Spanish prosecutor seeks 'exemplary sentence' in closing arguments at
al-Qaida trial
By DANIEL WOOLLS Associated Press Writer
MADRID, Spain
A prosecutor Monday described the accused leader of a Spanish al-Qaida cell
as being close to Osama bin Laden, but the defendant's attorney said
prosecutors have presented nothing to back up charges he helped plot the
Sept. 11 attacks.

Both sides gave closing arguments at the trial of 24 suspected members of
al-Qaida, three of whom are accused of using Spain as a staging ground for
the suicide airliner attacks of 2001. A verdict is expected in September.

Chief prosecutor Pedro Rubira said the alleged leader of the cell,
Syrian-born Spaniard Imad Yarkas, was "closely linked to Islamic terrorism,"
in particular the cell in Hamburg, Germany, accused of carrying out the
attacks, and carried out "acts that favored" the massacre.

Rubira said Yarkas may have been far geographically from bin Laden but "the
distance in terms of persons was just one," referring to fugitive Syrian
Mustafa Setmariam, said to be a senior al-Qaida operative and also indicted
in Spain over Sept. 11.

Yarkas's attorney, Jacobo Teijelo, said Spain had presented no evidence
against his client other than wiretapped conversations with other alleged
militants and had no jurisdiction to try him anyway; and said the United
States had not even asked to question Yarkas, much less indict him.

Teijelo argued specifically that the prosecution had said nothing to explain
how Yarkas is alleged to have arranged a last-minute planning meeting in
Spain in July 2001 for two key Sept. 11 figures _ the main charge against
Yarkas.

"How did he help these two people?" Teijelo asked the court.

Earlier Rubira asked the court to issue an "exemplary sentence" against the
accused cell members and said this was the way to fight Islamic terror, not
by invading countries and setting up detention camps. His comments were a
veiled criticism of the U.S. war on terror.

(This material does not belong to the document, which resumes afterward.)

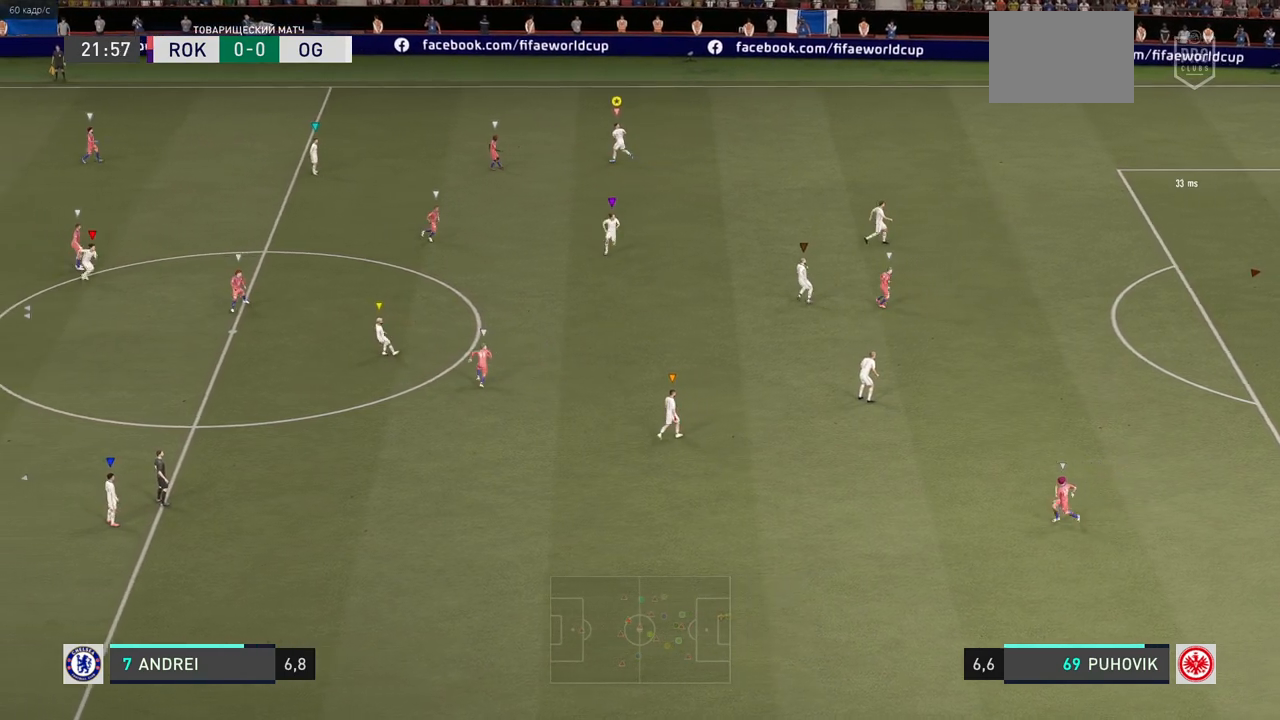
{"dt_ms": 500, "buttons": [], "left_stick": "center", "right_stick": "center", "events": [[150, "left_stick", "up-left"], [167, "START", "down"], [283, "START", "up"], [467, "left_stick", "center"]]}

"The world will be watching when you issue a sentence," he told the
three-judge panel. "Be aware that what you do not only affects Spain but
affects the whole world."

Spain is the only country other than Germany to put Sept. 11 suspects on
trial. The only person charged in the United States with involvement in the
attacks, Zacarias Moussaoui, pleaded guilty in April.

The prosecution is seeking jail terms of more than 74,000 years each for
Yarkas and two other suspects accused of using Spain as a staging ground to
help plot the Sept. 11 attacks.

Under Spanish law, the maximum time they could serve on a terrorism
conviction is 40 years. Spain has no death penalty or life imprisonment.

The 21 other suspects are accused of terrorism and other offenses but not of
planning for Sept. 11. They face sentences of nine to 21 years if convicted.

Yarkas and Driss Chebli, a Moroccan, are accused of arranging a meeting in
the Tarragona region of Spain in July 2001 at which alleged suicide pilot
Mohamed Atta and Ramzi Binalshibh, an alleged plot coordinator, allegedly
met to decide on the final details of the attack, including the date.

Both suspects have denied any involvement in Sept. 11 or al-Qaida and
testified that they did not know Atta or Binalshibh.